Performance of network traffic
Latency
Latency is the total time it takes for a message to travel from its origin to destination.
A packet's total latency is the sum of all delays:
- Propagation delay
Amount of time required for the message to travel the physical distance.
Normally within a small constant factor of the speed of light. (~1.5 refractive index in the material data travels through meaning 200 million meters per second)
distance/speed of propagation
- Transmission delay
Amount of time required to push the packet's bits into the link.
packet length * data rate of the link
- Processing delay
Amount of time required to process the packet header, check for bit level errors, and determine the packet's destination
- Queuing delay
Amount of time the packet is waiting in the queue until it can be processed
When reading delay times be sure to check units. bps means bits per second while Bps means bytes!

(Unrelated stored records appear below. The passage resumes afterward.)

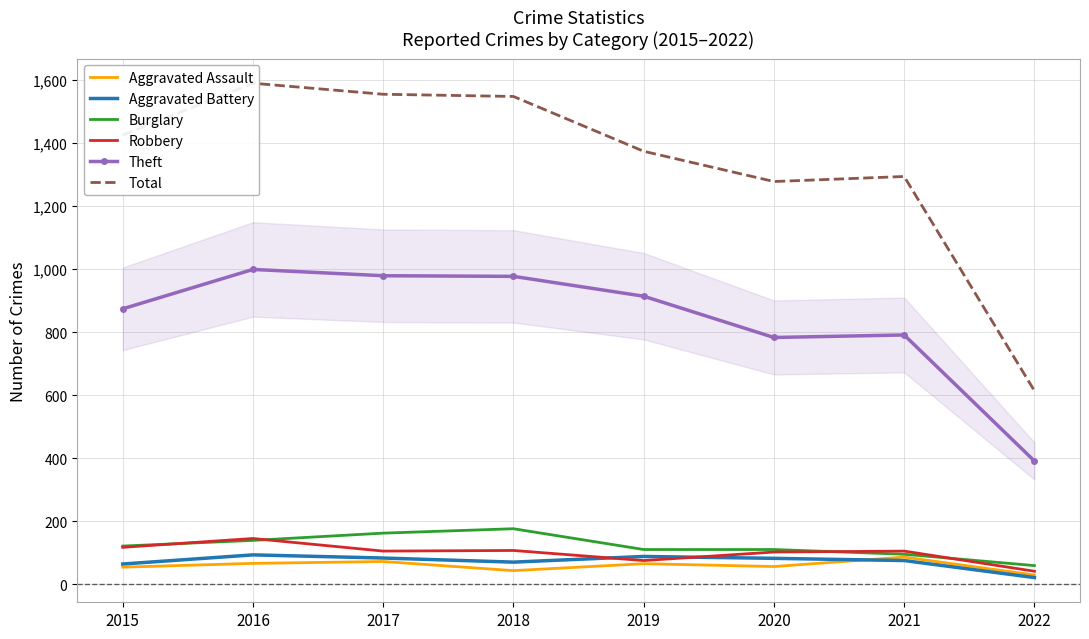

Which label corresponds to the smallest value in the chart?

2022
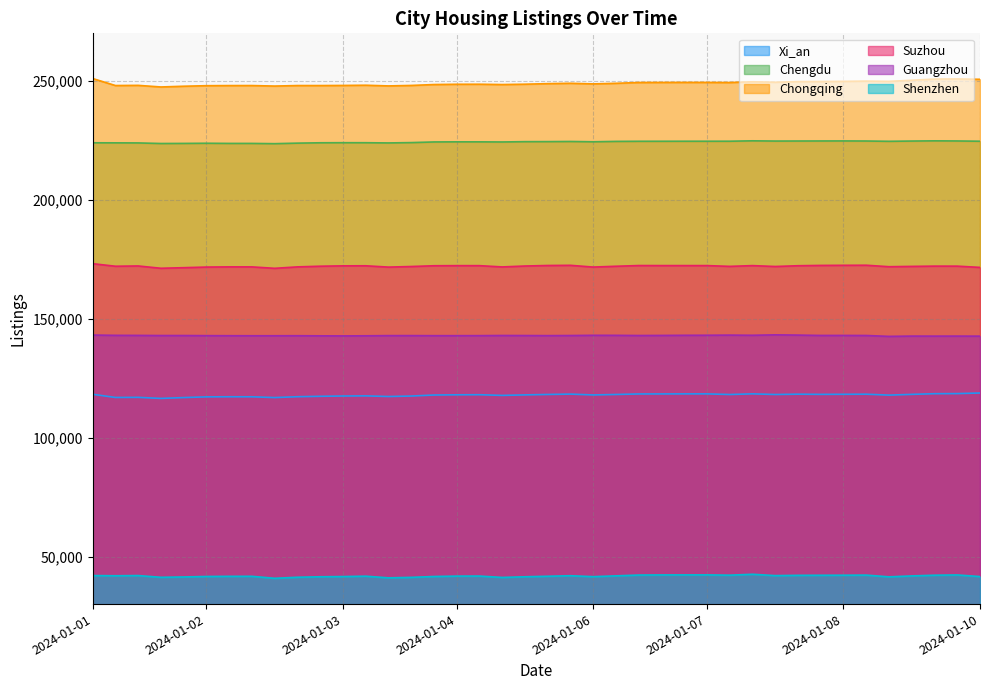

What are all the series names shown in the legend?

Xi_an, Chengdu, Chongqing, Suzhou, Guangzhou, Shenzhen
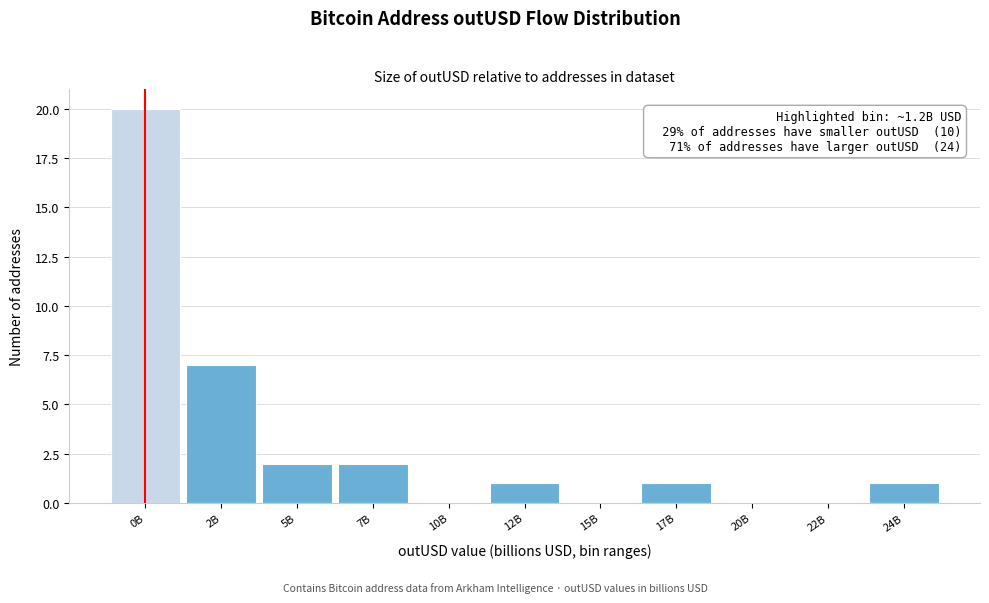

Reading left to right, list all the values displayed in this chart.

0B=20	2B=7	5B=2	7B=2	10B=0	12B=1	15B=0	17B=1	20B=0	22B=0	24B=1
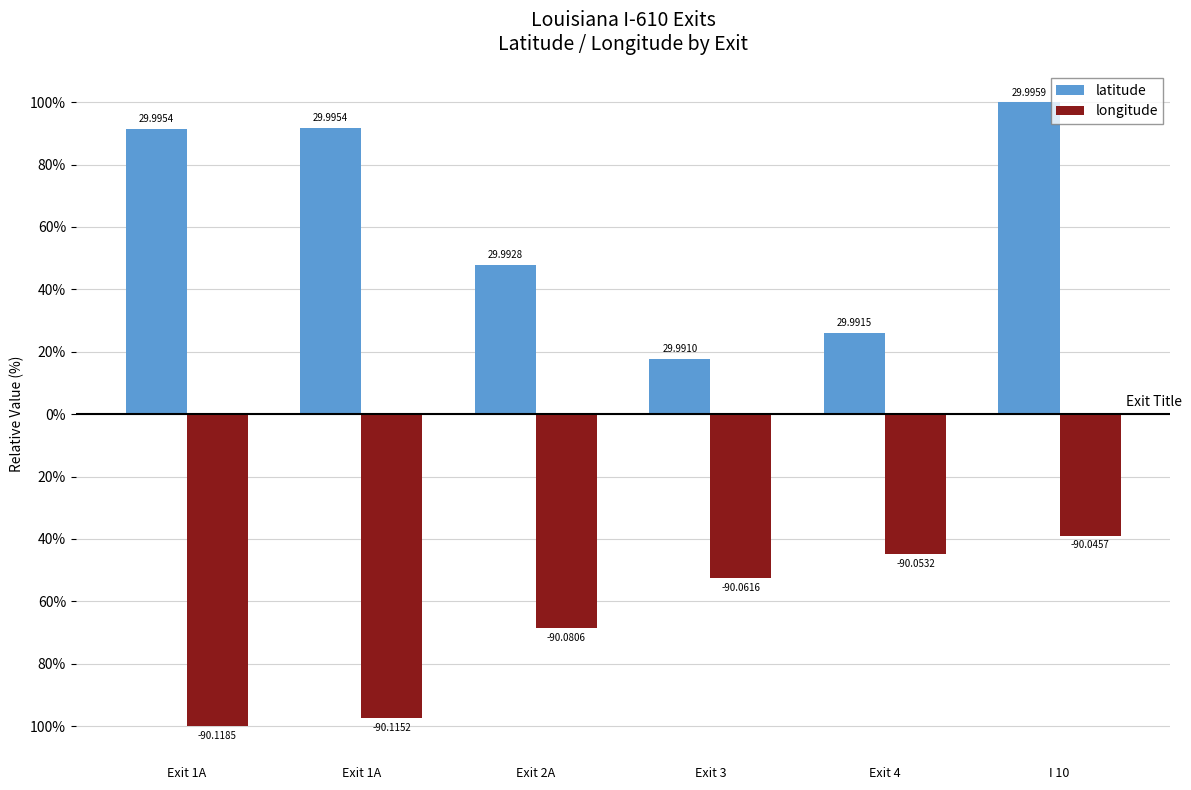

What are all the series names shown in the legend?

latitude, longitude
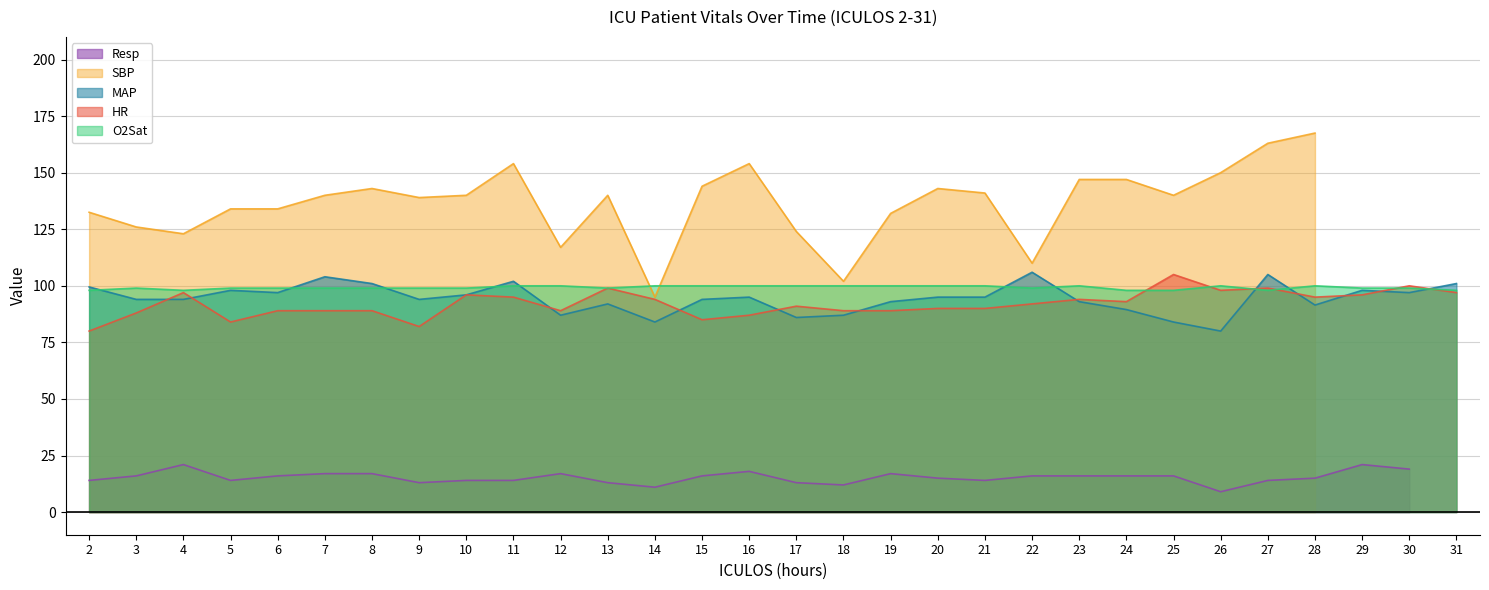

True or false: O2Sat has a value of 100.0 at 28.

True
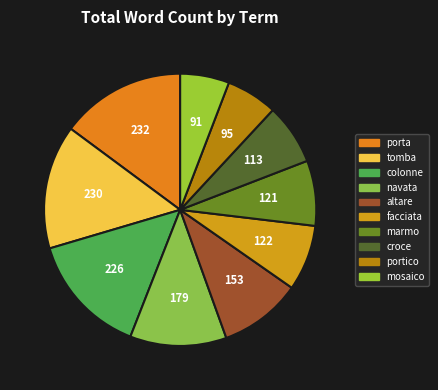

What percentage is the tomba slice, to the nearest percent?

15%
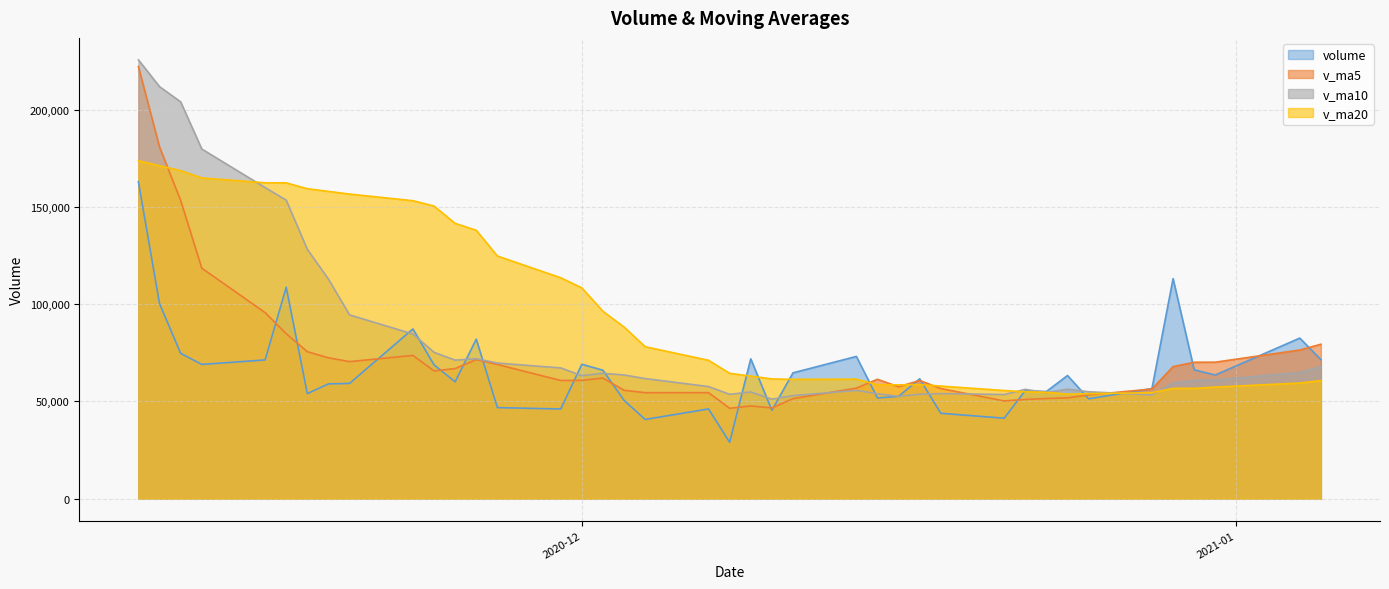

Reading left to right, list all the values displayed in this chart.

volume: 162952.3	100316.7	74744.4	69030.1	71327.2	108717.5	54016.5	59017.9	59260.3	87289.0	68811.4	60083.0	82025.0	46821.7	46094.3	69118.7	66023.5	50523.6	40717.0	46133.0	28984.0	71900.0	45457.9	64691.6	73138.0	51764.0	52602.2	61633.7	43883.8	41368.7	55556.0	55075.0	63330.6	51342.0	56621.0	113134.6	66237.0	63578.7	82569.9	71477.0
v_ma5: 222207.0	180861.5	153383.0	118540.9	95674.1	84827.2	75567.1	72421.9	70467.9	73660.2	65679.0	66892.3	71493.7	69006.0	60767.1	60828.5	62016.6	55716.3	54495.4	54503.2	46476.2	47651.5	46638.4	51433.3	56834.3	61390.3	57530.7	60765.9	56604.3	50250.5	51008.9	51503.4	51842.8	53334.4	56384.9	67900.6	70133.1	70182.7	76428.2	79399.4
v_ma10: 225692.8	211896.3	204088.4	179830.6	159988.6	153517.1	128214.3	112902.4	94504.4	84667.2	75253.1	71229.7	71957.8	69736.9	67213.6	63253.8	64454.5	63605.0	61750.7	57635.1	53652.4	54834.1	51177.4	52964.4	55668.7	53933.3	52591.1	53702.1	54018.8	53542.4	56199.6	54517.1	56304.3	54969.4	53317.7	59454.8	60818.2	61012.7	64881.3	67892.2
v_ma20: 173805.5	171182.2	168696.7	164950.6	162450.9	162403.2	159408.8	158023.5	156637.2	153230.6	150473.0	141563.0	138023.1	124783.8	113601.1	108385.4	96334.4	88253.7	78127.6	71151.1	64452.7	63031.9	61567.6	61350.7	61441.2	58593.5	58522.8	58653.6	57884.8	55588.8	54926.0	54675.6	53740.8	53966.9	54493.2	56694.0	56704.7	57357.4	59450.1	60717.3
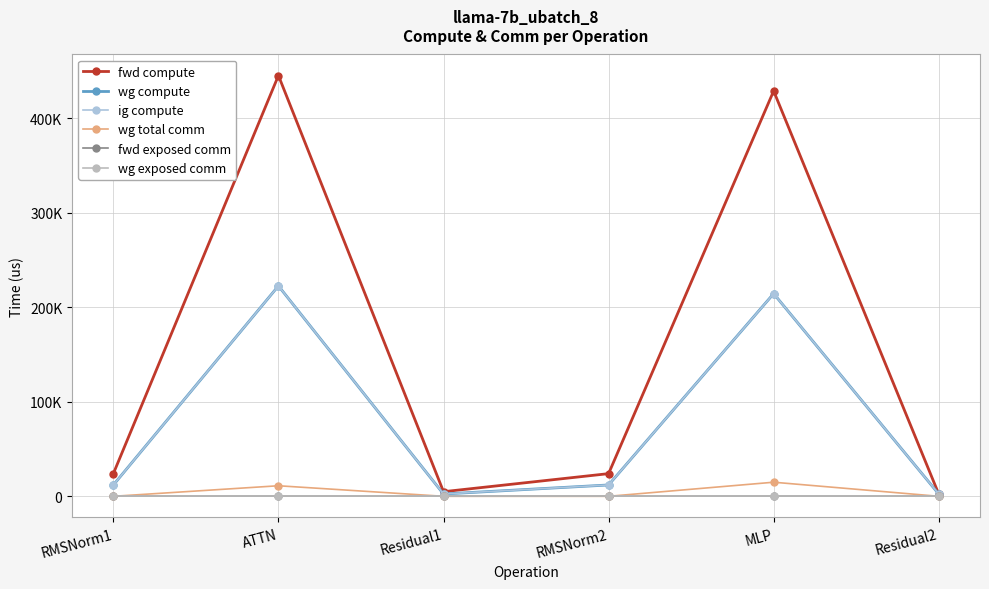

Where is the first local minimum for fwd compute?

Residual1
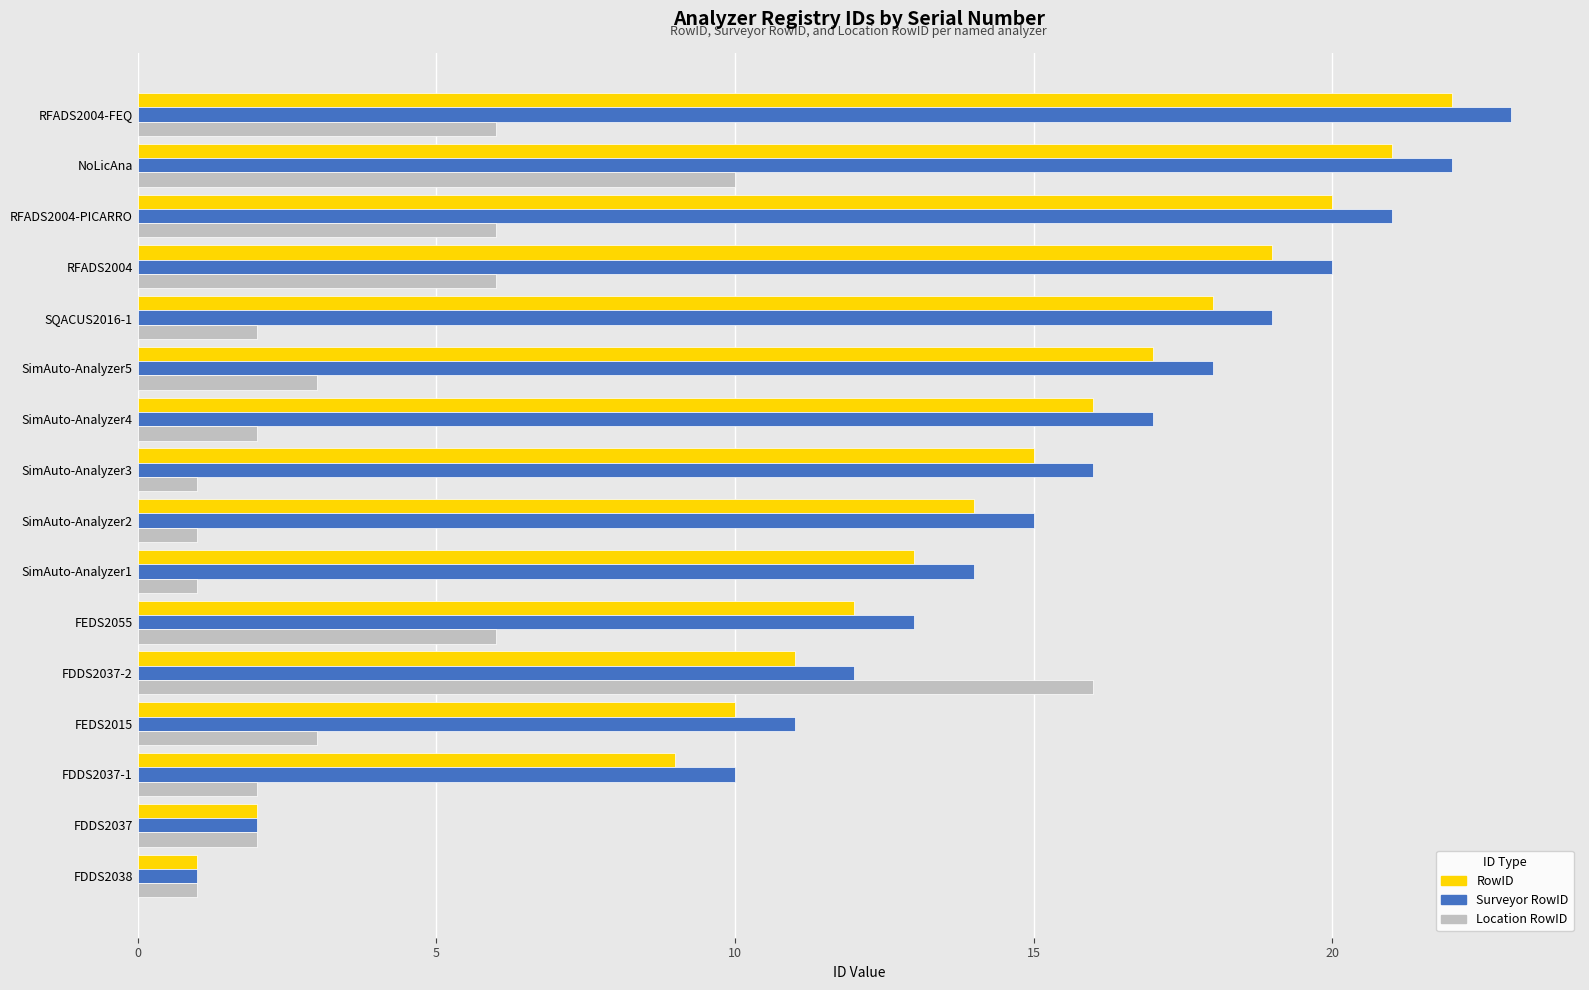

At which category is the sum across all series the highest?

NoLicAna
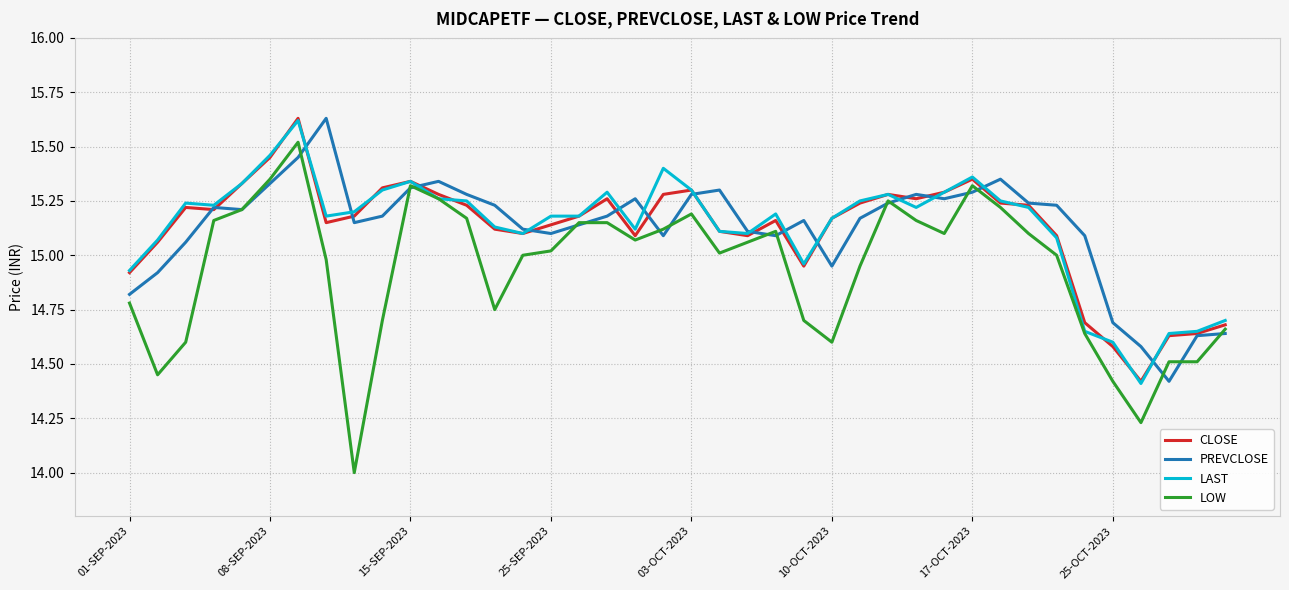

Which series has the largest range (max minus min)?

LOW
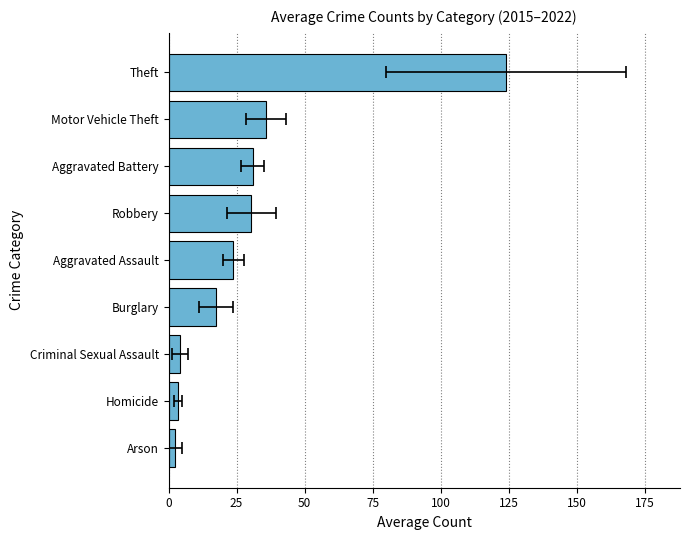

What is the change in value from Homicide to Theft?

+120.6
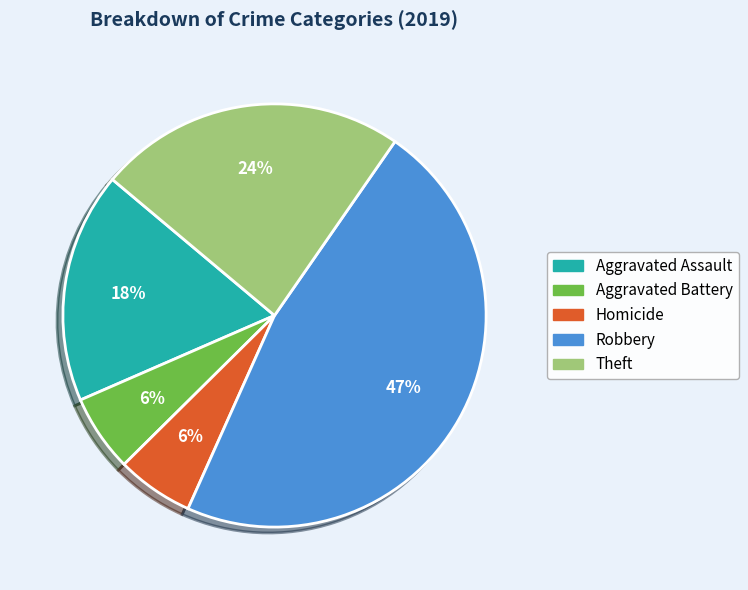

To the nearest percent, what is the difference between the largest and smallest slice percentages?

41%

Also people detect lag if something takes over 200ms.
Last mile latency
The last mile between a client and a server involve the most hops and introduce a lot of latency. Typically 10-65ms.
Use traceroute <ip>
to learn about the specifics of your situation. (tracert on
windows
). It sends a sequence of packets with increasing hop limits an counts
time between ICMP Time Exceeded
messages.
Bandwidth
Core Networks
Most long distance messages travel over both optical fiber and metal wires. Optical fiber leverages wavelength-division multiplexing (WDM) to carry multiple different wavelengths through each fiber, with multiple fibers per cable.
Average bandwidth speeds in the US are 12.6 Mbps, normally due to technology in the last mile (bandwidth is only as much as the weakest link). For perspective, streaming video takes 10 Mbps ish.